So– Devenir peintre, un rêve d’enfant ?

Kota Taniuchi– Enfant, j’étais toujours plus ou moins entouré d’artistes. Mon oncle (NDLR : Rokuro Taniuchi, peintre japonais bien connu), bien sûr, mon père en un sens puisqu’il peignait sur les kimonos… et puis, on habitait un quartier où il y avait beaucoup de peintres. J’ai toujours aimé dessiner, peindre. Et j’ai toujours su que je continuerai à peindre, même si je ne pouvais pas en faire mon métier…

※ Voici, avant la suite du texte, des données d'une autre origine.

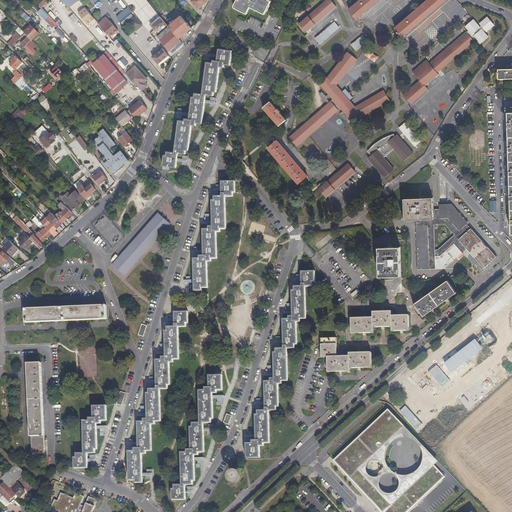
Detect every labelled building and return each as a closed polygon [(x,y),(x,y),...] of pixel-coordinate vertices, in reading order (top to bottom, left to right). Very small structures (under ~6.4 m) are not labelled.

So– Vous avez commencé par réaliser des albums pour enfants. Comment avez-vous choisi ce domaine ?

K.T.- En fait, cela a été un pur hasard. Etant jeune, je n’avais pratiquement pas feuilleté de livres pour enfants. Je ne savais donc pas ce que renfermait un album, et ce n’était pas un domaine qui m’attirait particulièrement. C’est mon oncle Rokuro qui m’a poussé à faire quelques essais. J’ai alors réalisé Là-haut sur la colline.

So- Et l’éditeur de Shiko-sha l’a aussitôt accepté ?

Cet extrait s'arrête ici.